By: Amanda Newell
To the man who stayed when I told him to run. Today we’re celebrating 18 years of marriage. I don’t quite know how that happened. Some days it seems like yesterday and we’re those 25-year-old kids again – other days I feel like we’ve always been a team, united, a unit. But today marks 18 years since we stood before our family and friends, making a holy vow to love and cherish, “in good times and bad, in sickness and in health.” “In sickness and in health” – just writing those words gives me a sick feeling in my stomach because I know what the last 20 years have entailed and it’s been a whole lot more “sickness” than “health.”
But you stayed. Even when I told you to run.
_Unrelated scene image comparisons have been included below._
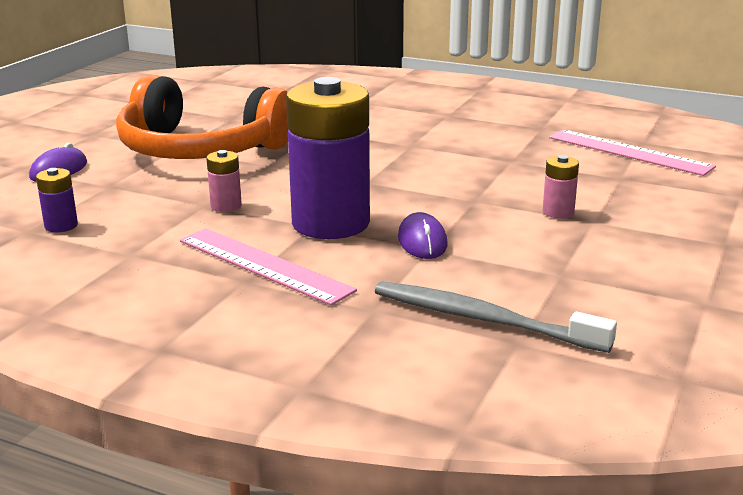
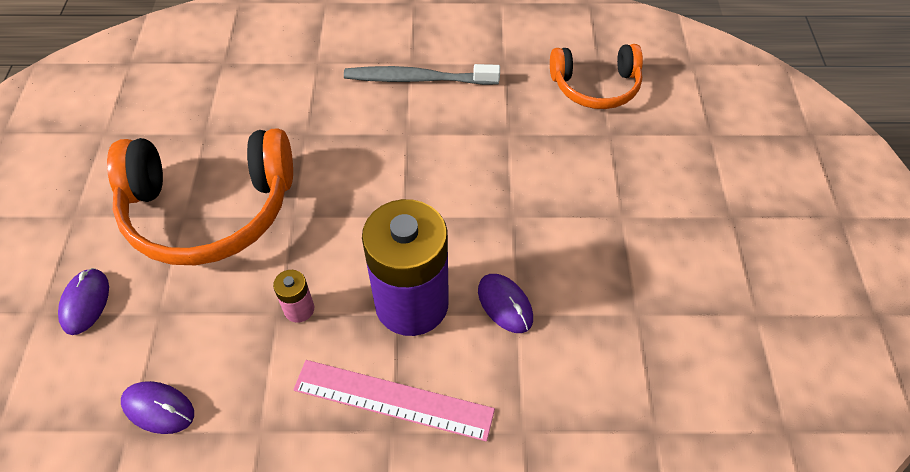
camera: 25 degrees left, 30 degrees up
(61, 226) = (158, 408): purple battery -> purple mouse
(483, 319) = (613, 410): grey toothbrush -> grey toothbrush (417, 79)
(558, 212) = (588, 212): pink battery -> none
(629, 152) = (595, 86): pink ruler -> orange headphones

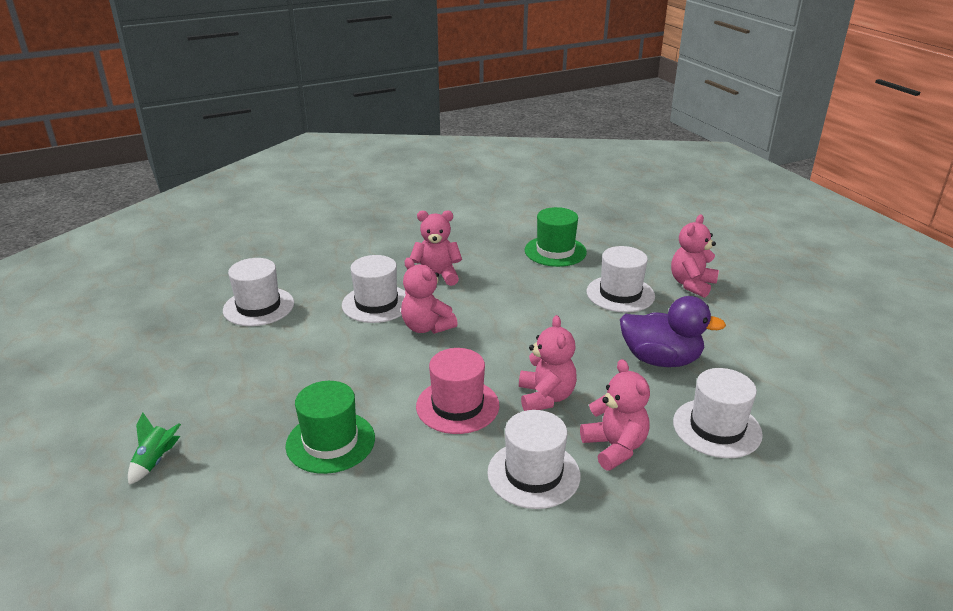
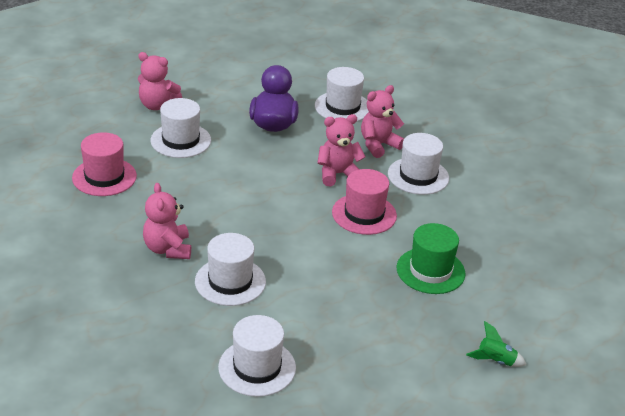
camera: 105 degrees left, 5 degrees up
(426, 327) = (262, 243): pink teddy bear -> none
(555, 251) = (104, 177): green hat -> pink hat

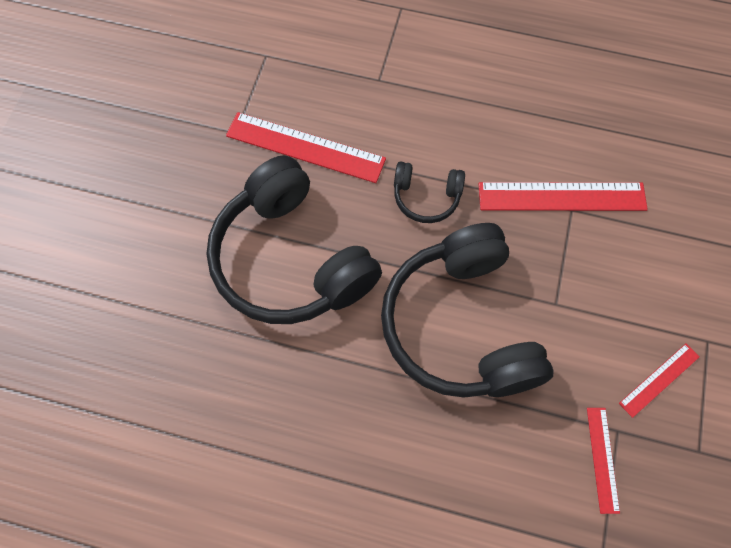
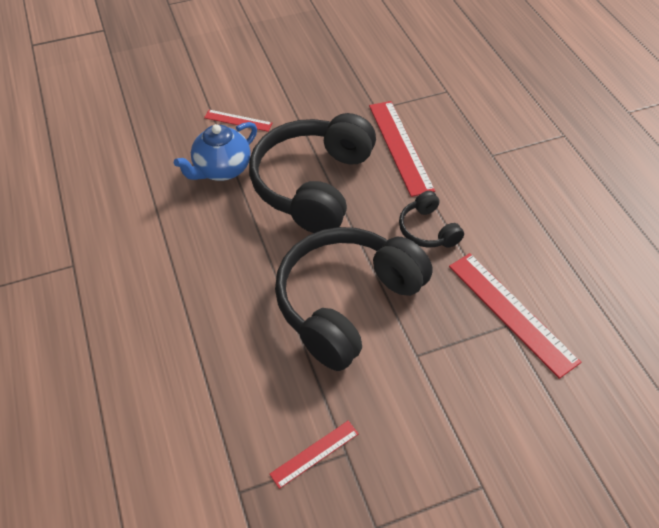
camera: 55 degrees right, 15 degrees down
(196, 337) = (222, 169): none -> blue teapot
(659, 379) = (415, 464): red ruler -> red ruler (238, 120)

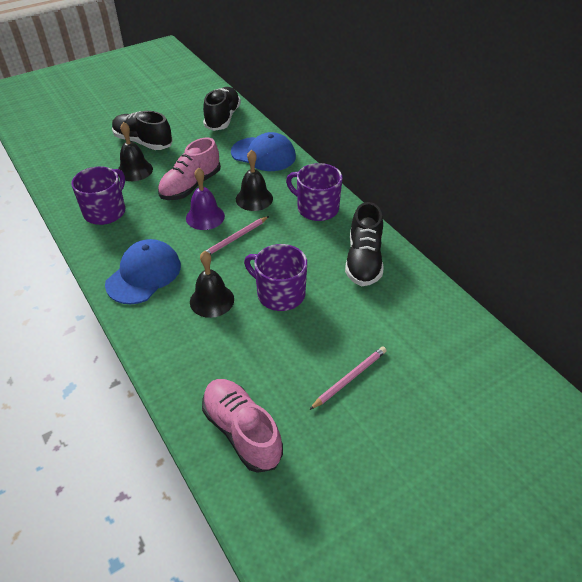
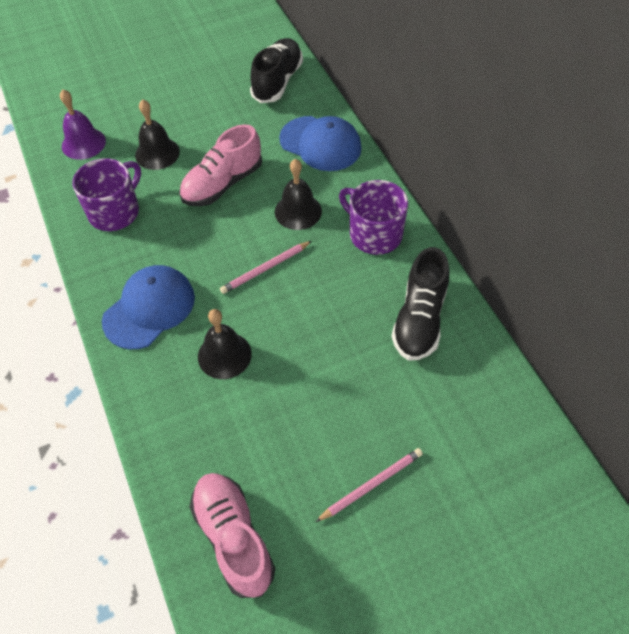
camera: 10 degrees right, 10 degrees up
(143, 142) = (173, 110): black shoe -> none
(205, 217) = (233, 232): purple bell -> purple bell (83, 143)
(279, 293) = (307, 355): purple mug -> none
I was never someone who thought I’d find my “happily ever after.” That was for other people and novels with pink covers and pictures of shoes. Imagine my total shock when you dropped into my life, saying what I needed to hear and accepting me, faults and all, and seeing beauty where I only saw flaws. We fell hard and fast. We knew this was real. It was frankly terrifying. Trusting your heart to someone else when you’ve been so hurt before requires a tremendous leap of faith. “Will you be there for me?” “Will you still love me when the harsh realities of daily life come into play?” Doubts that keep you up at night, doubts that only intensified as I started to be plagued with even more strange symptoms.
First it was the Hashimoto’s thyroiditis (which to me sounded like a bizarre sushi roll) which meant lifetime replacement medication to deal with the fact that my body was attacking itself (little did I know this was just the first of many daily meds to come). This was added to the weird joint inflammation, fevers, hair loss, muscle spasms, fatigue, stomach problems and constant infections. Here I was, in my early 20s, and I felt like I was a senior citizen! I tried to hide things from you, but you saw through them. When I tried to push through, you would cancel our plans with friends and say ,“Let’s stay in and just watch a movie on the couch.” (Little did we know this would become our normal weekend routine!) Then, one day, it all went to hell.
What started as a “normal morning” headed to a doctor appointment to deal with these odd new symptoms ended up with a 911 call and ambulance trip to the local hospital. My limbs weren’t responding. They were twitching and moving of their own accord. It was the first time anyone mentioned the term “CNS lupus.” Things suddenly got really serious. With the idea of something attacking my brain and not being in control, the future became very uncertain.
I remember lying in that bed, hooked up to all sorts of machines, the beeps, the sounds, the smells, scared but knowing what I needed to do. I had to set you free. You deserved a life of freedom. You deserved a life without being someone’s caregiver. You were 24, so bright, an incredible life ahead of you and didn’t deserve to be shackled to someone for whom the future was not promised. As much as I loved you, I needed to set you free to live that life. We were engaged, not married yet. I figured I owed you that much.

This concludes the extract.